Jogging and Motel Selfies
An Interview with Photographer Michael Max Mcleod
Last July, Mike McLeod and I took completely separate photo-centric road trips across the country. I was on my way to Minneapolis for summer camp, and he was headed to New York and back with directions to two hundred adult video arcades—not surprising for Mike. He self-publishes his photographs, which are often rooted in the darkest corners of the male psyche, under the imprint Goodbye Ranch. His zine series Casual Encounters is currently on view at the Witte de With Center for Contemporary Art in Rotterdam as part of an AA Bronson-curated exhibition within an exhibition. The following interview happened in sporadic bursts of text messages over a three-week period after we ran into each other – thanks to social media – on my first night out of town.
I. MEDIEVAL KITSCH
THE BELIEVER: Where are you right now?
MICHAEL MCLEOD: I’m at the Art Institute in Chicago. I just took candy from a Felix Gonzales-Torres sculpture. I’m Instagramming myself pretending to step on Carl Andres and touch Eva Hesses.
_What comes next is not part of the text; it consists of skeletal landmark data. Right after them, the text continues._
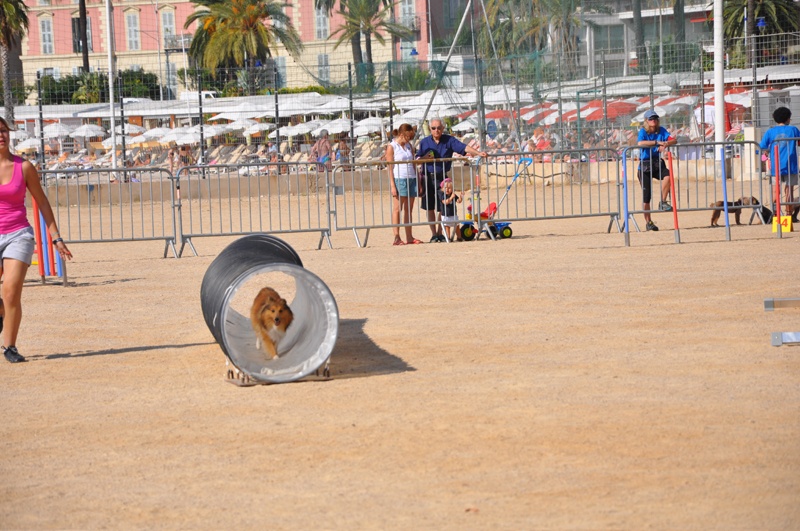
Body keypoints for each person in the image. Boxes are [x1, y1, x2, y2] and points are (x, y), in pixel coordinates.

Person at [0, 116, 73, 363]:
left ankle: (9, 347)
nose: (1, 135)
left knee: (11, 291)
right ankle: (2, 312)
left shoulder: (24, 167)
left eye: (3, 131)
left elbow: (41, 201)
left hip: (18, 234)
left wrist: (56, 237)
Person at [417, 117, 487, 242]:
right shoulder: (424, 142)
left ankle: (440, 232)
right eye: (433, 128)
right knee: (429, 207)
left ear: (443, 128)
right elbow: (416, 159)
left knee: (443, 207)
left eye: (439, 128)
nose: (436, 130)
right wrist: (424, 157)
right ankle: (434, 234)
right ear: (430, 129)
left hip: (442, 178)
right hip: (427, 176)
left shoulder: (449, 140)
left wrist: (478, 153)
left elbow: (464, 148)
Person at [637, 109, 676, 231]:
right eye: (650, 119)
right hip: (644, 166)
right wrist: (656, 142)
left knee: (668, 175)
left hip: (656, 163)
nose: (653, 121)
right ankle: (649, 222)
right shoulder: (643, 131)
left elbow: (673, 140)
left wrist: (665, 144)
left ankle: (663, 202)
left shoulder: (662, 130)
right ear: (646, 121)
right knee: (646, 197)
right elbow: (640, 143)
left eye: (655, 119)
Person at [759, 106, 800, 222]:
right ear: (788, 118)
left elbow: (762, 146)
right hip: (790, 165)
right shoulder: (793, 130)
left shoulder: (770, 132)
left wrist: (767, 152)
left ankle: (776, 215)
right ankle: (788, 215)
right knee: (789, 190)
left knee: (775, 190)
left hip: (775, 166)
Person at [386, 124, 421, 246]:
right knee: (397, 209)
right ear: (401, 134)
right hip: (399, 178)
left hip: (411, 177)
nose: (409, 139)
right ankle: (396, 236)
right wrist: (392, 185)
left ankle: (409, 236)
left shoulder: (409, 146)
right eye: (408, 137)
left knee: (409, 210)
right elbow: (390, 167)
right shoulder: (392, 146)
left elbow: (412, 164)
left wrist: (418, 180)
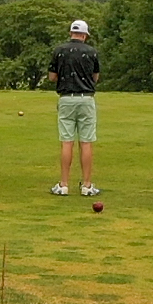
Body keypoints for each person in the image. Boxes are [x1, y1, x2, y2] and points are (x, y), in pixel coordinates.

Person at [47, 19, 101, 197]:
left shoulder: (59, 51)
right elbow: (95, 77)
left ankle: (63, 185)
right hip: (86, 99)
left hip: (66, 99)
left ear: (71, 33)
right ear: (85, 35)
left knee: (67, 142)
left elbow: (52, 77)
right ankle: (87, 185)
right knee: (86, 142)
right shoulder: (92, 52)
BLVR: Why do you keep deleting your Instagram account every few months and making a new one?
MM: I get overwhelmed and delete all of my social media accounts thinking, “That’s it, no more Internet,” but I always come back. Instagram is keeping me company while I drive across the country.
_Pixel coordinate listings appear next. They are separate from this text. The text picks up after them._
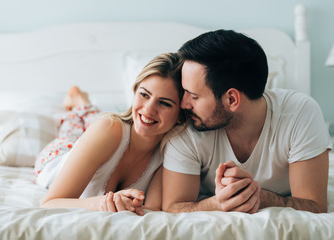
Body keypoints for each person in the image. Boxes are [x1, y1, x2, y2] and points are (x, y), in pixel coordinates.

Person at [162, 30, 332, 214]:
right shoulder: (187, 124)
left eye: (194, 96)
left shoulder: (300, 114)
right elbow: (173, 207)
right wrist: (217, 203)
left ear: (232, 100)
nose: (184, 103)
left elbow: (314, 205)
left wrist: (257, 196)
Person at [35, 53, 186, 215]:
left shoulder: (171, 153)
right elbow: (49, 203)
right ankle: (78, 100)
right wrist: (102, 203)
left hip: (104, 137)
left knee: (95, 124)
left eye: (164, 103)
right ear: (135, 92)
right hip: (58, 155)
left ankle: (82, 103)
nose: (148, 109)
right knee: (75, 130)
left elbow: (151, 210)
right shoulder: (107, 128)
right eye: (144, 94)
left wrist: (121, 203)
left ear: (180, 115)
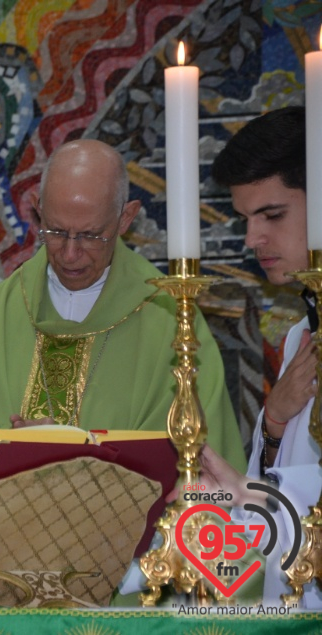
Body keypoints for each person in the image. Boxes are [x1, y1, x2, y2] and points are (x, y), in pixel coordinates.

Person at [0, 139, 247, 595]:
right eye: (56, 231)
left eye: (89, 235)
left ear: (126, 218)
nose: (69, 253)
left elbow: (202, 467)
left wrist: (76, 463)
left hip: (130, 592)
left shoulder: (171, 321)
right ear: (37, 211)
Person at [198, 105, 320, 606]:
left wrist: (249, 494)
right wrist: (271, 426)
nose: (252, 240)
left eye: (272, 215)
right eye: (247, 220)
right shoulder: (300, 337)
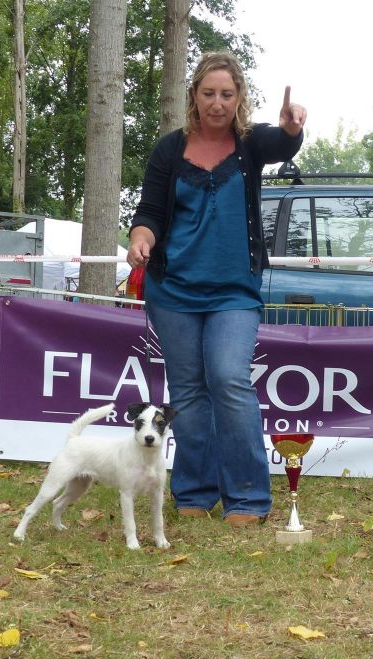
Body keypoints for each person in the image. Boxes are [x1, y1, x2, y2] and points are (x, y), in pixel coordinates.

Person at [127, 52, 306, 526]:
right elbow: (149, 212)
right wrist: (140, 237)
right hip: (173, 291)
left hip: (234, 293)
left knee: (228, 378)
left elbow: (281, 144)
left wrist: (291, 129)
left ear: (239, 98)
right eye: (209, 93)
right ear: (194, 96)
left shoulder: (250, 146)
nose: (218, 102)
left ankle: (247, 498)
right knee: (186, 391)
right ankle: (195, 491)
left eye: (227, 94)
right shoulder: (169, 149)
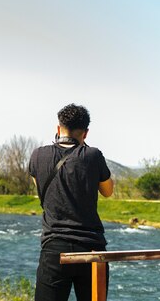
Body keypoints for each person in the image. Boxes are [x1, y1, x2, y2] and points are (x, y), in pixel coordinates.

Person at [28, 103, 114, 301]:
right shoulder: (93, 155)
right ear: (86, 133)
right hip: (91, 249)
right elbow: (108, 191)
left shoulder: (38, 155)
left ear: (58, 129)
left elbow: (40, 187)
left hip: (54, 249)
BLVR: I actually re-installed Instagram on my phone for this drive to Minneapolis. I’m glad we both had that impulse, because it let us know we were in Amarillo at the same time. When I saw you there you had just come from photographing a sex shop in an old train car. Do I have that right?
MM: It was sort of unbelievable, you and I ending up in the same Texas town on the same day right across the street from each other. It was an adult video arcade in a converted train station. I never could’ve imagined the ramshackle homemade porn shops I found in Amarillo. Pretty amazing and a little terrifying – converted barns, steel sheds. It’s that porno vernacular I’m after. Lately I’ve been calling it “medieval kitsch.”
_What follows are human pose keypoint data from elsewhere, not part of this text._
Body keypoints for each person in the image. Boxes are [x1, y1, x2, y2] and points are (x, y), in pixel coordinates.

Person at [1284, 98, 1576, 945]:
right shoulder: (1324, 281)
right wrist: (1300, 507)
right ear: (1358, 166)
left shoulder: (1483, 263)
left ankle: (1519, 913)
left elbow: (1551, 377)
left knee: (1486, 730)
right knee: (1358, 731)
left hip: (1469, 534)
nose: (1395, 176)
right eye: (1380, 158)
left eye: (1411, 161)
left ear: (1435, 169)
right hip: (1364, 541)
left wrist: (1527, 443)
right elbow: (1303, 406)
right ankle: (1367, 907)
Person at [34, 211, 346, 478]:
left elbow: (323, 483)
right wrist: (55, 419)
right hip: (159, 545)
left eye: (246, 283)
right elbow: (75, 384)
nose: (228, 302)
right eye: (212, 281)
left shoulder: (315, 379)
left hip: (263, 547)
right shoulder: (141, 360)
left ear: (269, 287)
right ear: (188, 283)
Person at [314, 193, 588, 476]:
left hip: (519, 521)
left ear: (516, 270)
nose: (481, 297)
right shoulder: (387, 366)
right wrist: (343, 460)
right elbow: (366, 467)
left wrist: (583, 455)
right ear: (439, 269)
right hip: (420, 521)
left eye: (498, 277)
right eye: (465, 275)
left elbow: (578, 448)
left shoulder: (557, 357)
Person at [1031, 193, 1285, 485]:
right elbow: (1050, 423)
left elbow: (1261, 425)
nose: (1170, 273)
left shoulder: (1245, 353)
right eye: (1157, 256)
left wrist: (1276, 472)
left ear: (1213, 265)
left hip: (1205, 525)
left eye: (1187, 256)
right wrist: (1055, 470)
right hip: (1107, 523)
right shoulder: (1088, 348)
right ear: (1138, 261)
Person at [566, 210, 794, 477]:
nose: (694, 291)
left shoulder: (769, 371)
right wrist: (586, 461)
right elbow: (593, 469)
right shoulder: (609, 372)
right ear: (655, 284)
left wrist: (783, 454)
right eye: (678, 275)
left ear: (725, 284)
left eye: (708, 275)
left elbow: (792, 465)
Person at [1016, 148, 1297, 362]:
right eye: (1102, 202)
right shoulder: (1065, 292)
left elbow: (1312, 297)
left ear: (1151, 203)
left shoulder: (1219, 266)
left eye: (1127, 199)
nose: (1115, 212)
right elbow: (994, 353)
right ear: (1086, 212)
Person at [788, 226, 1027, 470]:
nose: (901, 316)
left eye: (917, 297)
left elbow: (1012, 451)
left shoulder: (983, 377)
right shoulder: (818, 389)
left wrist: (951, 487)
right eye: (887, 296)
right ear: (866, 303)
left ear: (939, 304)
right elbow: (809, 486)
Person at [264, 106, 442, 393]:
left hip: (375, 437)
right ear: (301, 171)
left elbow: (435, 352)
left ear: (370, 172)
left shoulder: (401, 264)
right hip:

BLVR: Medieval kitsch comes through in the photographs. There are times when it looks like you are exploring torture chambers, and the way you are photographing – blasting things with flash – seems like you are investigating crime scenes, but the pictures somehow retain some sensitivity. There’s a lot of fantasy even in the dankest, dirtiest, most hopeless scenes. You told me in Texas that you have two-hundred of these sex shops mapped out on your trip. How much variation is there among these places?
MM: Yes, torture chambers. Or psychological reprogramming labs. There’s this weird parallel with the Internet, too. These video booths are not much more than a chair, a button, a screen, and a way to feed the machine money. They’re all the same in that way, but they’re all different too. There’s definitely a standard-issue video arcade, all of which look the same. But some arcades are so outlandishly different. I get really excited about photographing those.
Legal issues surrounding the arcades differ as well. In some cities, mirrors have to be installed in each booth. In others, the booths can’t have doors; some can only have half-doors. Some have had all the glory-holes sealed over if they were outlawed. These little spaces are definitely contested as far as what a community deems acceptable.
I have mixed feelings about them. Adult video arcades are crushingly sad, the way that video and a hole in the wall has to be a social lubricant for what often goes on between men. But they’re also wonderful social pressure valves. Someone who’s conflicted between culture and desire can find freedom for a dollar.